Ray Thomas (born December 29, 1941 in Stourport-on-Severn , Worcestershire , † January 4, 2018 in Surrey ) was a British pop musician who was best known as a member of the Moody Blues .

Life

Ray Thomas started as a double bass player with the skiffle band Saints & Sinners in the late 1950s and was the frontman of El Riot and the Rebels as a singer and harmonica player from 1959 , where he met guitarist John Lodge and Mike Pinder , who was temporarily keyboardist for the band. The group was quite successful, had some television appearances and played in 1963 in the opening act of the Beatles . Thomas therefore decided in 1963 to become a fully professional musician and joined the Krew Kats with Pinder, who had meanwhile completed his military service, for a few months , but they separated again after a few months during a tour through Germany.

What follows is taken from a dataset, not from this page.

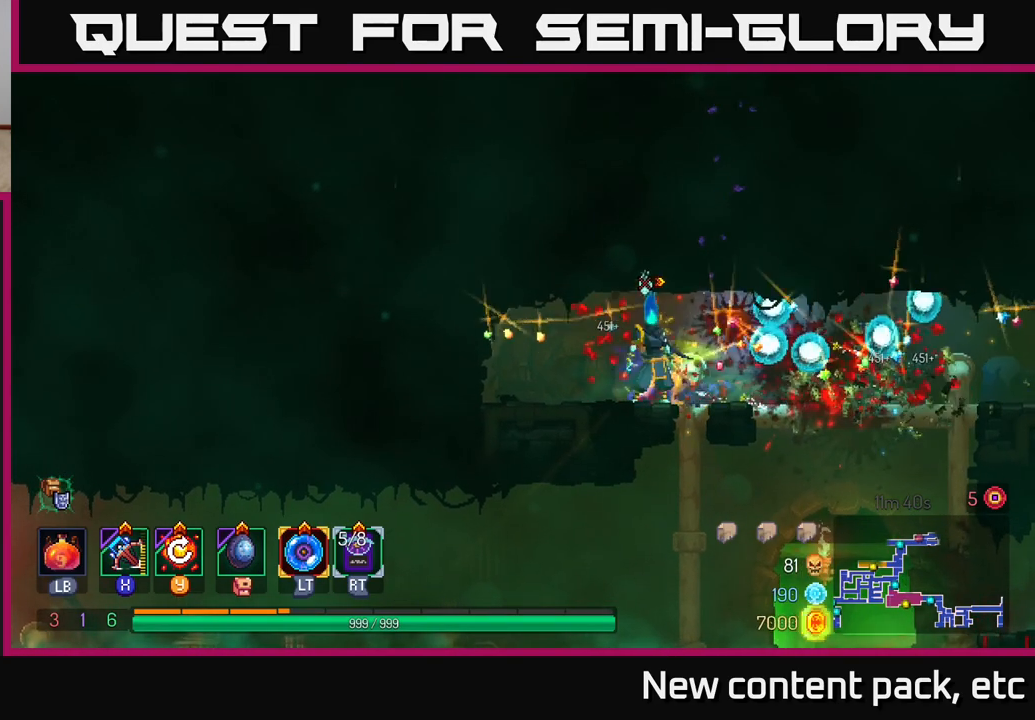
{"buttons": [], "left_stick": "right", "right_stick": "center", "events": [[67, "Y", "down"], [167, "Y", "up"]]}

Back in England, he founded the group Moody Blues with Pinder in 1964 , which Lodge joined again in 1966, and was a member until his long-announced departure in 2002. He worked as a singer and songwriter, his most important instruments were the flute and harmonica . His title Legend of a Mind from 1968, dedicated to Timothy Leary , achieved cult status .

During the “creative break” of the Moody Blues between 1973 and 1978, Ray Thomas released two solo LPs, the first of which was commercially successful, while the second was not listed in the charts. He did not pursue other solo projects after the band's reunion or later after his departure, but in 2010 both albums were re-released as a box set with the additional, newly recorded song The Trouble With Memories .

In 2002 Thomas left the band and retired into private life, partly for health and age reasons, partly also because of a certain alienation from the Moody Blues, in which he had not played a central role for years. While he was excellently replaced as a flautist by the American Norda Mullen , many fans of the group missed him as a songwriter and "Welsh baritone".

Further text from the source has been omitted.